Die Argumentation mit neurologischen Untersuchungen und Gehirnveränderungen sind übrigens alter Tobak, in diese Richtung hat bereits Alice Schwarzer bei ihrer "PorNO"-Kampagne argumentiert. Wie bereits von anderer Seite hier aufgeführt: ALLES verändert zu einem gewissen Grad das Gehirn, wenn man es regelmäßig macht. Das impliziert aber noch lange nicht, dass es sich dabei nun zwangsläufig um schädliche oder bedenkliche Veränderungen handeln muss. Darüber hinaus sind eventuelle Veränderungen im hormonellen Belohnungssystem, selbst wenn sie auftreten sollten, keineswegs irreversibel, sondern lassen sich mittels einiger Wochen Abstinenz wieder ins Lot bringen.

Aber, sodesne, wir werden in der Hinsicht in diesem Thread wohl eh nicht mehr zu einem gemeinsamen Konsens kommen. Du wirfst uns in der Hinsicht Verharmlosung vor, wir dir hingegen unnötige Panikmache. Dennoch finde ich die Debatte über dieses Thema irgendwie ganz gut.
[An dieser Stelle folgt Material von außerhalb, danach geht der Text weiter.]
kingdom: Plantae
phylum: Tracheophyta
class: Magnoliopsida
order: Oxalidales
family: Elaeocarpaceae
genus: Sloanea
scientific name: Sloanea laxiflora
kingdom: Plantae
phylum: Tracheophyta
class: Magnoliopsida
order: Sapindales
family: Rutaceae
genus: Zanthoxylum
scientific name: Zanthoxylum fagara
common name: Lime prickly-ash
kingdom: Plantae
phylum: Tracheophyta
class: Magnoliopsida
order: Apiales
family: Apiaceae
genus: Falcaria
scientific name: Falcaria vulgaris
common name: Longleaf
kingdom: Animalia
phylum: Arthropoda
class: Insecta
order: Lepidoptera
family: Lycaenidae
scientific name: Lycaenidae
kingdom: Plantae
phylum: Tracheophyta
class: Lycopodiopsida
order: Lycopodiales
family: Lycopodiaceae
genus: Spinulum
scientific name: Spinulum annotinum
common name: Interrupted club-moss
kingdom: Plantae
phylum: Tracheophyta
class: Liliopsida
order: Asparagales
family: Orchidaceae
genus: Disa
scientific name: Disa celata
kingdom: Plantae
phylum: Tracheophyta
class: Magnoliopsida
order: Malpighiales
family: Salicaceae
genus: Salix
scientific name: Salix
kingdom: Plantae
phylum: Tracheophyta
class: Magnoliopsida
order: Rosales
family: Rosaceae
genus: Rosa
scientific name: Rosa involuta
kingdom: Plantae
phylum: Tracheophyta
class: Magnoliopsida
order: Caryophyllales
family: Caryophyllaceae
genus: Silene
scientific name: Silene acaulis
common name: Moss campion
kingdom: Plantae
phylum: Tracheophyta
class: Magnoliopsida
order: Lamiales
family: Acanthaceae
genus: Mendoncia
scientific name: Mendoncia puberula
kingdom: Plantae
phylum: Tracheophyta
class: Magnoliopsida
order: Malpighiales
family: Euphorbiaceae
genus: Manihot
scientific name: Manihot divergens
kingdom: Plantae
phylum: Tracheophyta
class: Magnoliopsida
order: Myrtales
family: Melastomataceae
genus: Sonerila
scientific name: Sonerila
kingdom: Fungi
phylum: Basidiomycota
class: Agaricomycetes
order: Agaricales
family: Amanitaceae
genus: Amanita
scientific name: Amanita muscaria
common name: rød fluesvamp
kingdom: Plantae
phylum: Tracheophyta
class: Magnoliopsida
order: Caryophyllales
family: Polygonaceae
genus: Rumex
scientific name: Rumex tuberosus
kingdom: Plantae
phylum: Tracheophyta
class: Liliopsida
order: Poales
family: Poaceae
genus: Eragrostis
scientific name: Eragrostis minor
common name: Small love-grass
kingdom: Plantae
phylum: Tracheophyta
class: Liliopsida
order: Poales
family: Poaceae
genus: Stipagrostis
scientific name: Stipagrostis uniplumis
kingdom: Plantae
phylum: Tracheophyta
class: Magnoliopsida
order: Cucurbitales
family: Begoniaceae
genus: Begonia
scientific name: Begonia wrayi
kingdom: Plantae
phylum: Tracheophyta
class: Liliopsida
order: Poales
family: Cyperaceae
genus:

Die schier unbegrenzte Zugänglichkeit zu Pornos jeglicher Spielarten via Internet ist ein noch relativ neues gesellschaftliches Phänomen und es kann keinesfalls schaden, sich darum auch mal über die Nutzen und Risiken dieser gesellschaftlichen Entwicklung auszutauschen. Letzten Endes haben wahrscheinlich eh unsere beiden Seiten jeweils gute Argumente, die es zu berücksichtigen gilt. Keine Sache ist schließlich NUR gut oder schlecht.